Die klimaneutrale Energieversorgung der Zukunft ist eine globale Herausforderung. Mittelfristig ist keiner der konventionellen Energieträger vollständig ersetzbar. 64 Prozent der weltweiten Stromerzeugung basieren auf fossilen Energieträgern, 17 Prozent auf der Kernenergie. Wir brauchen auch in Zukunft einen möglichst breiten und robusten Energiemix.
Stärker als bisher müssen wir auch die Effizienz und die Wirksamkeit von Maßnahmen beachten. Nicht Wunschdenken, sondern nüchterne Kosten-Nutzen-Analysen sollten den Ausschlag für den Einsatz von Technologien geben. Energieversorgung heißt: Einsatz von Technik. Dafür brauchen wir die Akzeptanz aller Akteure in Politik, Wirtschaft und Gesellschaft. Akzeptanz muss erarbeitet werden – dafür stehen wir bereit.
Podiumsdiskussion
Dr. Eckhard Cordes
Vorsitzender des Vorstands, Metro AG
Bei uns herrscht noch immer eine große Technologieskepsis vor. Das größte Problem aber ist aus meiner Sicht, dass der „Mindset“, also die geistige Haltung vieler Menschen in Deutschland nicht mehr stimmt. Deutschland droht, seine Passion zur Leistung zu verlieren. Das könnte zu einem massiven Problem im globalen Wettbewerb werden.
Dr. Michael Fuchs MdB
Stellv. Fraktionsvorsitzender und Vorsitzender des Parlamentskreises Mittelstand
Wir brauchen Rahmenbedingungen, die es für Unternehmen attraktiv machen, hierzulande zu forschen, zu entwickeln und zu produzieren. Unsere Standortpolitik muss sowohl die traditionell starken Branchen fördern als auch die jungen, oft „grünen“ Wirtschaftszweige. Wir brauchen zudem eine Energiepolitik, die dem Kostenaspekt der industriellen Produktion und der Versorgungssicherheit wieder stärker Rechnung trägt.
Dr. Klaus Harste
Vorstandsvorsitzender der Saarstahl AG
Die deutsche Stahlbranche hat im globalen Rahmen noch immer einen Technologievorsprung. Wir exportieren sehr hochwertigen Stahl und konzentrieren uns auf die hochwertigen Güten. Der große Vorteil am Standort Deutschland ist, dass wir sehr gute Hochschulen haben und die Stahlindustrie durch eigene Institute gut vernetzt ist. Allerdings müssen wir uns anstrengen, junge Leute auch in Zukunft für die vermeintliche „old economy“ zu begeistern.
Frank Riemensperger
Vorsitzender der Geschäftsführung, Accenture GmbH
Die Weltwirtschaftskrise hat zu einer Konsolidierung der deutschen Industrielandschaft geführt. Es ist gelungen, Fachkräfte in Beschäftigung zu halten. Trotz aller Unkenrufe haben sich viele deutsche Großunternehmen und starke Mittelständler in der Krise behauptet. Deshalb können sie nun mit voller Geschwindigkeit auf den Wachstumszug aufspringen.
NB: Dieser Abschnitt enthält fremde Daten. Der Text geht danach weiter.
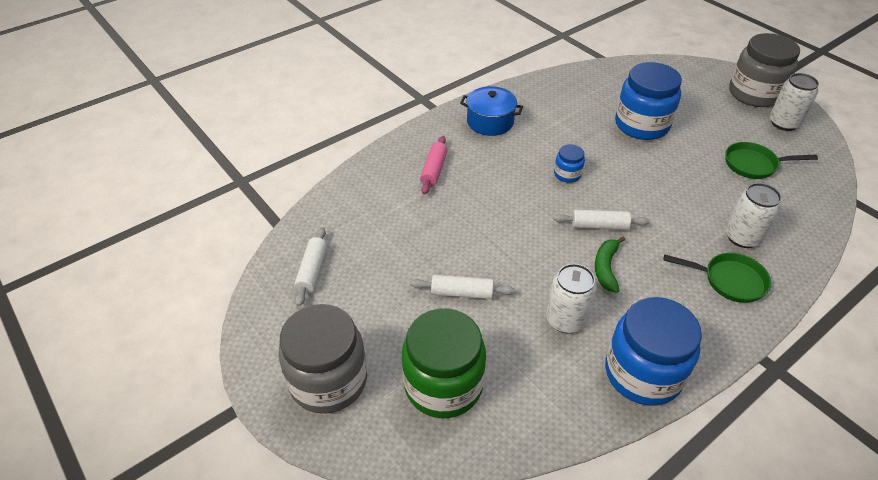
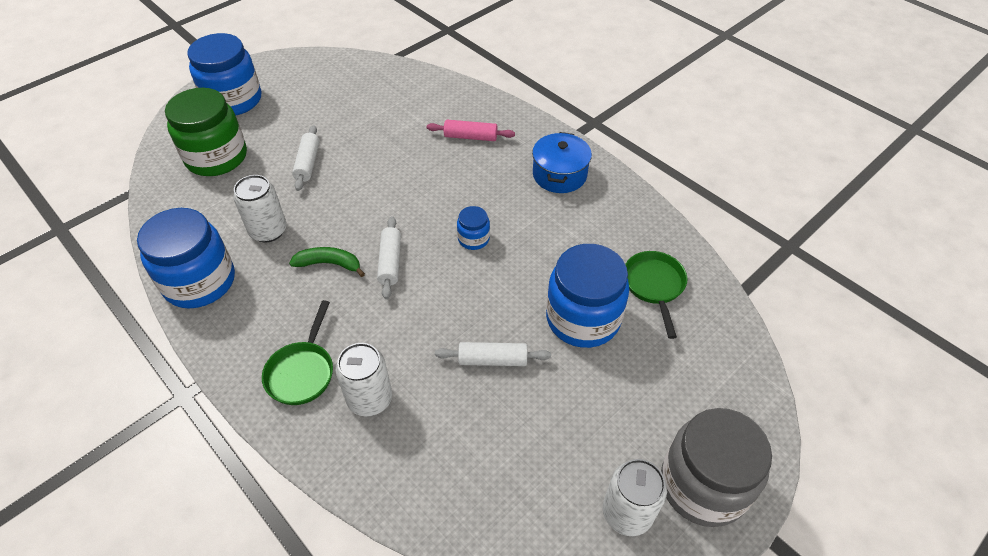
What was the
Moderation: Daniel Goffart
Ressortleiter Wirtschaft & Politik, Handelsblatt
Deutschland muss sich die Frage stellen, ob es in Gefahr gerät, auf wichtigen Märkten in Lateinamerika oder Asien seine Führungsrolle zu verlieren. Zudem müssen wir uns der Debatte stellen, ob der technologische Umbruch in vielen Bereichen eine Bedrohung für Deutschlands Exporterfolg werden kann.